И.Б.: "...это я". Так и Сокуров то же самое сказал. А ты что, не знаешь, что Сокуров все свои фильмы снимает по этому принципу?

МЖ: Нет, не знаю.

И.Б.: Он же художник такого... автобиографического толка. Каждый фильм - это его собственная проблема.

МЖ: Да это бы на здоровье. Я только не понимаю, какой смысл чисто мужские проблемы перекладывать на женщину.

И.Б.: Ну, это уже такие идеи... понимаешь, философские...

МЖ: Но если материальная, так сказать, основа извращена, то и идеи ложные...

И.Б.: Ну да, это патетика. Но ты ведь пойми, что творчество Сокурова - оно вообще замешено на тривиальном понимании религии. Он ведь достаточно тривиальный человек. Тривиальный и примитивный провинциал. Но он очень чуткий, он как зверь, понимаешь?.. И это его чутье оказывается уже на уровне художества. В общем-то я понимаю, что он хотел сказать этим фильмом. Замысел его примерно на том же интеллектуальном уровне, что и рецензии.

МЖ: А ты с ним согласен?

И.Б.: А я не считаю нужным соглашаться или не соглашаться с ним. Меня это не интересует. Меня человек интересует, гуманитарная среда. Все, что происходит в моих фильмах (и в Юфиных, и Мертвого) - это лекарство против страха. Ведь идешь по улице - какие монстры кругом! Куда там мадам Бовари!.. А вот эти фильмы наши, некрореалистические - они светлые... Черт побери!.. И поскольку они еще и искусством умудряются быть, как ни странно... Хотя почему "как ни странно"? Это нормально!.. Вот я разговаривал с человеком, который пребывал в депрессии. После просмотра наших фильмов он из депрессии вышел.

МЖ: Да, это очень понятно...

И.Б.: Потому что отношение к жизни и смерти у людей замешено или на религии, или на цинизме.
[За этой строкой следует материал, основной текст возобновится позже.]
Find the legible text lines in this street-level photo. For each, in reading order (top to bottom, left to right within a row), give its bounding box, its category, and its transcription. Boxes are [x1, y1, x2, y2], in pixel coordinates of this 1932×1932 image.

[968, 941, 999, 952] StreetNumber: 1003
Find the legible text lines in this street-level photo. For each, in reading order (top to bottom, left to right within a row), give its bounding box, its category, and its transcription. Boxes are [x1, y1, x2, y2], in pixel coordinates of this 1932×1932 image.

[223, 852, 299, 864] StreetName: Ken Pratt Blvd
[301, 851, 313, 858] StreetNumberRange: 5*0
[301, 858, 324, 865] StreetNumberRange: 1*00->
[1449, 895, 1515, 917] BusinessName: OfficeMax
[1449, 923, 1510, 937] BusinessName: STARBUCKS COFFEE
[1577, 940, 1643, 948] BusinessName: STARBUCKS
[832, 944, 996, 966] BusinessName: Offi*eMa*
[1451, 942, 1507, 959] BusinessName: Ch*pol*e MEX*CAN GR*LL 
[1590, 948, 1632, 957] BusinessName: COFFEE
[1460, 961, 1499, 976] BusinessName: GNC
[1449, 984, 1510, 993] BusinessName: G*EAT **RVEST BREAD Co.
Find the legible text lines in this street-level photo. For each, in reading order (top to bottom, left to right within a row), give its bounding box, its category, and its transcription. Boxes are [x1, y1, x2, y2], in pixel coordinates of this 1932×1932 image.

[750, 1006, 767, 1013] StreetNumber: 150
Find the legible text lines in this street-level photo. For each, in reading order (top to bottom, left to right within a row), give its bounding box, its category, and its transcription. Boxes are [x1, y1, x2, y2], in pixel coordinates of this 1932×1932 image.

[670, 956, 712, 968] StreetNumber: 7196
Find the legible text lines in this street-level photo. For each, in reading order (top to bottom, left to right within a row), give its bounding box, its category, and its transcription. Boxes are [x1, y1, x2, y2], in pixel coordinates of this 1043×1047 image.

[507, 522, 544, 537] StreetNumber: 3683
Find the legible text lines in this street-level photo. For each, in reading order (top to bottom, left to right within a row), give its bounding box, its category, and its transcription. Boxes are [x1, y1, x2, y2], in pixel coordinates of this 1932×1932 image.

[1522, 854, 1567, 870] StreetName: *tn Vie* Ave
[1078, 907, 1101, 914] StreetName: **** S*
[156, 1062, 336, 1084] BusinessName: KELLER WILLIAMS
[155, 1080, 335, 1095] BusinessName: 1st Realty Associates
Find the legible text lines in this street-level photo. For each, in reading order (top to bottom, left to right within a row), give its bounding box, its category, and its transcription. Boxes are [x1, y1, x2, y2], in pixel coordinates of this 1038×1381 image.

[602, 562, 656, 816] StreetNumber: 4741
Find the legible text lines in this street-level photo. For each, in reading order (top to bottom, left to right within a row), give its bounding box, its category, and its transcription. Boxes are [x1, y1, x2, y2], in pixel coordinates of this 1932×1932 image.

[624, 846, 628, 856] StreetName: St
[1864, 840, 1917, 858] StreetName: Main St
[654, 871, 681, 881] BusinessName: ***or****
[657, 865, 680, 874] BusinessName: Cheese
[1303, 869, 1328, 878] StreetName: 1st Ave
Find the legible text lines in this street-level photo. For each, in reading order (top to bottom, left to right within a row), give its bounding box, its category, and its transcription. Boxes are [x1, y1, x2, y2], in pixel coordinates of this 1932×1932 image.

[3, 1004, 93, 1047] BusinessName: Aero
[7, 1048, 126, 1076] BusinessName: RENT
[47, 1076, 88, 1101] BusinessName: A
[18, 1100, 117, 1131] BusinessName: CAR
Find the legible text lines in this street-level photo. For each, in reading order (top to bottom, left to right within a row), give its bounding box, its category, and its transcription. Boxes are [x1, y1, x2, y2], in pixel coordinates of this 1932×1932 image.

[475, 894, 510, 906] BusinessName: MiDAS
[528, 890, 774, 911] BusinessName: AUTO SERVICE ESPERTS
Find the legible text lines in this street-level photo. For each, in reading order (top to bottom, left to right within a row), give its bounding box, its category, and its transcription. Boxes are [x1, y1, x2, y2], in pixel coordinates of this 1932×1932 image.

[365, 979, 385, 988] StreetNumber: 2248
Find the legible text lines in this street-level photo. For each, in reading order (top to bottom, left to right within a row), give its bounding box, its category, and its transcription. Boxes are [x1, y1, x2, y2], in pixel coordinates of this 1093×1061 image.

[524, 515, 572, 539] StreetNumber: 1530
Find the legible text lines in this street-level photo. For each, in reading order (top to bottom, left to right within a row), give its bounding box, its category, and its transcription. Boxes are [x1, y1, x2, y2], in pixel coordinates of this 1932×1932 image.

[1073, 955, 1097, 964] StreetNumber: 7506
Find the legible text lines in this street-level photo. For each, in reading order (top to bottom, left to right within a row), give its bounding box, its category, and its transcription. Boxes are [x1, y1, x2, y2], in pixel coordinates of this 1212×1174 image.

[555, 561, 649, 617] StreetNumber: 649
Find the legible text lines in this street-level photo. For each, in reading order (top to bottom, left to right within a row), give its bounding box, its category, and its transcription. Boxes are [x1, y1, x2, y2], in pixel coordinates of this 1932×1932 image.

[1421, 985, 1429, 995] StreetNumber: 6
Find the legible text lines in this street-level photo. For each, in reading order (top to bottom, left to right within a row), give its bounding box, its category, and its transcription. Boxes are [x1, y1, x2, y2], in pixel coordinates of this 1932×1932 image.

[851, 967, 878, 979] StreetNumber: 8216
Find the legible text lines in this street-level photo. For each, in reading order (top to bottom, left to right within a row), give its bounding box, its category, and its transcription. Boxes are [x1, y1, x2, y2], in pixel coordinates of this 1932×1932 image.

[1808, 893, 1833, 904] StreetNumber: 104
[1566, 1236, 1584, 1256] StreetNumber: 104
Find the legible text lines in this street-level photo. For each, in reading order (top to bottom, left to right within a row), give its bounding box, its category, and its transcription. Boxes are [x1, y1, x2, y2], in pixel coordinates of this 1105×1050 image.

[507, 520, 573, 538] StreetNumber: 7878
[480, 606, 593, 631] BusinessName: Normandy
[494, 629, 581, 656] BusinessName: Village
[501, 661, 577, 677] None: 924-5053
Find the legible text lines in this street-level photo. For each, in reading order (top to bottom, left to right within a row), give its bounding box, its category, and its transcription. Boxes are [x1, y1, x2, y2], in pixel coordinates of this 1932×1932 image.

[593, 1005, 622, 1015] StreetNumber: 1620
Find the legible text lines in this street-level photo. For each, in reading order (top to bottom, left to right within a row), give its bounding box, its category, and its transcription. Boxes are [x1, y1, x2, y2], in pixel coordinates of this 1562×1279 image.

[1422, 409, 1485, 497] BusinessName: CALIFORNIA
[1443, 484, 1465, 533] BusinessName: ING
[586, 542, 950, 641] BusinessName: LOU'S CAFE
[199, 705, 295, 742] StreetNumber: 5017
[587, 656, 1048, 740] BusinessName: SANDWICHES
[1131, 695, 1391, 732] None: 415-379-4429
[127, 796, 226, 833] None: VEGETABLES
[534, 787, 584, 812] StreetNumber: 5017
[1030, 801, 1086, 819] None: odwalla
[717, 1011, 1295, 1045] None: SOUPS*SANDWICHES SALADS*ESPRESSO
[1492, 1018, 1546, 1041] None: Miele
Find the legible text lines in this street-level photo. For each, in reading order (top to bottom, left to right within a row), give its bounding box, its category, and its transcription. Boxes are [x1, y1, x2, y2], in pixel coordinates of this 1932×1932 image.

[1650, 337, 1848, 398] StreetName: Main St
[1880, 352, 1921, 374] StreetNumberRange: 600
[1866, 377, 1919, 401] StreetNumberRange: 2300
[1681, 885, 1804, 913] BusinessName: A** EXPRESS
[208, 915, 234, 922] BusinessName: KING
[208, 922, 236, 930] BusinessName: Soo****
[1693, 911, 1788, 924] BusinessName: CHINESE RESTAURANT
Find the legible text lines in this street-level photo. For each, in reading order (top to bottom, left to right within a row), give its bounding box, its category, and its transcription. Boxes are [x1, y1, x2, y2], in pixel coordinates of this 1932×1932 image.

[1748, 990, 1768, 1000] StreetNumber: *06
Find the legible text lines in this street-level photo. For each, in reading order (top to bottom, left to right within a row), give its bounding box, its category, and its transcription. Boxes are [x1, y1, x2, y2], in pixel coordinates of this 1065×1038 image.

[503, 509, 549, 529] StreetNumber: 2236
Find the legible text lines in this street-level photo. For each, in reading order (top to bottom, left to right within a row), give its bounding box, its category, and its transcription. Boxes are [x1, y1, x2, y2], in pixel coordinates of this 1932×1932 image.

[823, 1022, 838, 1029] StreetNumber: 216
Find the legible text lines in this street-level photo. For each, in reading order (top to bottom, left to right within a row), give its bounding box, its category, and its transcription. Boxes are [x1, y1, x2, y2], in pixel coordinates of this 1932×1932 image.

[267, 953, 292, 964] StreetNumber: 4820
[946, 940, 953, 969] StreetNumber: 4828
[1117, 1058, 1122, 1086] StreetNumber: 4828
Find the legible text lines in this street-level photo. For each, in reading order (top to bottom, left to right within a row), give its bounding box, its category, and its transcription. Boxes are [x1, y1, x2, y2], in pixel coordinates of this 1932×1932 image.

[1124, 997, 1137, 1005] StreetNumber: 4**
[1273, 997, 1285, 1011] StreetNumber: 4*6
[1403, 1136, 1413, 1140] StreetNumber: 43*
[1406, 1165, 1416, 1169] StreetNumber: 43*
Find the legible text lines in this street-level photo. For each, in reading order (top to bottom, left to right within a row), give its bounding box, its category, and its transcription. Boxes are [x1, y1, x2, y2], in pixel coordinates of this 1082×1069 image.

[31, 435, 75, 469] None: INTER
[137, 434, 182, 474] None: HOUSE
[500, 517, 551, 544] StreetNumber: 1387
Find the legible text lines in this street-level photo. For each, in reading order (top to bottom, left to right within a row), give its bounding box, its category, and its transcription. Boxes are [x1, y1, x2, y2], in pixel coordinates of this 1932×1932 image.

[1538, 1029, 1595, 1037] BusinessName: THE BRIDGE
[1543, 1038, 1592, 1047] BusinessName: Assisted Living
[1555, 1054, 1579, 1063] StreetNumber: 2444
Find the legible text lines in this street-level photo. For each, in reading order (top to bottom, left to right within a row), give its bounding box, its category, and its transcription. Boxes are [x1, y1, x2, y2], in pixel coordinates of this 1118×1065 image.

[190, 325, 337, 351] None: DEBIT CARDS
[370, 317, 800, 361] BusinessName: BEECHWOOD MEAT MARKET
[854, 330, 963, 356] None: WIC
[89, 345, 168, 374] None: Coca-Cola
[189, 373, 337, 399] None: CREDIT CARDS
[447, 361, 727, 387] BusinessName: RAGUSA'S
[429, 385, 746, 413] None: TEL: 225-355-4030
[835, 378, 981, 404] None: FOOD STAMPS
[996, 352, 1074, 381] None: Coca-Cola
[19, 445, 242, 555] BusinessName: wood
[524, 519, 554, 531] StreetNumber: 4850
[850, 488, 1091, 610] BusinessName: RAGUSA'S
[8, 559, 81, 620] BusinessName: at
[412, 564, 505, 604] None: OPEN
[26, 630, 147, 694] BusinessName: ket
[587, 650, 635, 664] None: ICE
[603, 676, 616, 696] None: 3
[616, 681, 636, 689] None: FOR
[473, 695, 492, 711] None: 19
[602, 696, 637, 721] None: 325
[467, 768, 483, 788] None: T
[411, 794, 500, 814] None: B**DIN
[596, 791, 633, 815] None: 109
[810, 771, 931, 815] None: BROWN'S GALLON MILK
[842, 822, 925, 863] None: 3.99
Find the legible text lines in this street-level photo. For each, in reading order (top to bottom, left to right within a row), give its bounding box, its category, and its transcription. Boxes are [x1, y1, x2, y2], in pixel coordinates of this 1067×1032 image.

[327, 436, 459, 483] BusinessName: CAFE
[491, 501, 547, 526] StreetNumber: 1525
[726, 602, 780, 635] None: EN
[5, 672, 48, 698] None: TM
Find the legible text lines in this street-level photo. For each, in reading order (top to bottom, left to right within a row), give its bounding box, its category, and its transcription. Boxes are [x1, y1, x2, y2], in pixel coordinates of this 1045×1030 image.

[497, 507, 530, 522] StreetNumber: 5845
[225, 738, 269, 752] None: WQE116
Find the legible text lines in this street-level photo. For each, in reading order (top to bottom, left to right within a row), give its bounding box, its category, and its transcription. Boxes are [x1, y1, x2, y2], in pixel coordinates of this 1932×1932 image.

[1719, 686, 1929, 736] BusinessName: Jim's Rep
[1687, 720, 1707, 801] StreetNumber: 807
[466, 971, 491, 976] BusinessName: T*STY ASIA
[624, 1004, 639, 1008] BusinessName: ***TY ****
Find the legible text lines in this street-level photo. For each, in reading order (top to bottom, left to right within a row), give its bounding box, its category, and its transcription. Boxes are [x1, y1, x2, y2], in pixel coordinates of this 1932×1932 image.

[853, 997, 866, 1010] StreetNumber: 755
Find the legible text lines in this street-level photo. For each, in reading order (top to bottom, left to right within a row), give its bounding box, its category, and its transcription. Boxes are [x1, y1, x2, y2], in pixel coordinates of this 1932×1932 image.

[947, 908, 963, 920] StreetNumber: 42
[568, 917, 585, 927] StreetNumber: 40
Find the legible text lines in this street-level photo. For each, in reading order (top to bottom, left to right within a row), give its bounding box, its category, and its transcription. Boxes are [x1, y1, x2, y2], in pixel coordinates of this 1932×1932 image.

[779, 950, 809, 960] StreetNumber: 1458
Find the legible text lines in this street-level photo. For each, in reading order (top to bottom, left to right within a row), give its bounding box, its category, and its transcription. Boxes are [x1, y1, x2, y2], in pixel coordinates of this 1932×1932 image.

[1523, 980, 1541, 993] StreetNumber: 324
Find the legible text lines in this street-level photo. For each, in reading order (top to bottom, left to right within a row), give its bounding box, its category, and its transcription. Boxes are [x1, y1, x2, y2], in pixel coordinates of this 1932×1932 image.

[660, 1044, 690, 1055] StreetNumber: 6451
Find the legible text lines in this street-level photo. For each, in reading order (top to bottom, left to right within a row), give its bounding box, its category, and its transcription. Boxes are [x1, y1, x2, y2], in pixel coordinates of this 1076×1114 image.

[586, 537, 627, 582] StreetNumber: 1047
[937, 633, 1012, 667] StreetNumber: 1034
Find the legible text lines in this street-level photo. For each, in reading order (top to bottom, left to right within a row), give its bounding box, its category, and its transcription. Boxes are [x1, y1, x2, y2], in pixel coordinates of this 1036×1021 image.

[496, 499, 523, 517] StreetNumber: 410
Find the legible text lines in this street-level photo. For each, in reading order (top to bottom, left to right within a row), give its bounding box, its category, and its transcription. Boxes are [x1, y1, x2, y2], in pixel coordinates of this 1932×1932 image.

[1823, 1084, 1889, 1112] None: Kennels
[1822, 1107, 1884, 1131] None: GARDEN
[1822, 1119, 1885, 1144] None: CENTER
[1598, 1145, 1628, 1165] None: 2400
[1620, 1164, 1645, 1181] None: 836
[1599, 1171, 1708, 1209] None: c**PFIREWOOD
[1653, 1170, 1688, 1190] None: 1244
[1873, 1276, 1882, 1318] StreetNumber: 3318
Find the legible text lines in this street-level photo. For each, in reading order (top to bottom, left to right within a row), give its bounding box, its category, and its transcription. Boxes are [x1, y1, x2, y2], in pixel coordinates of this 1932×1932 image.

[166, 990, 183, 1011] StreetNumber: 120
А в некрореализме цинизма нет.

МЖ: Нет, конечно. Если нет ханжества, то невозможен и цинизм.

И.Б.: В том-то и дело" Некрореализм - это чистое гуманитарное кино. К жизни это отношения никакого не имеет. И при этом, заметь, никакой симуляции. Есть чистая тупость, маразм, глупость какая-то... Мужики какие-то непонятные, дикие совершенно... Занимаются какой-то ерундой, чушью... Чего там? О чем говорить? (смеется) Какие-то идиоты... "Зайцы бегают по лесу, носятся медведи!". Вот, это две совершенно гениальные строчки. Это такая картина! Это такой улет! Все меркнет. (смеется) Все меркнет...

"Митин журнал" представляла Ольга Абрамович.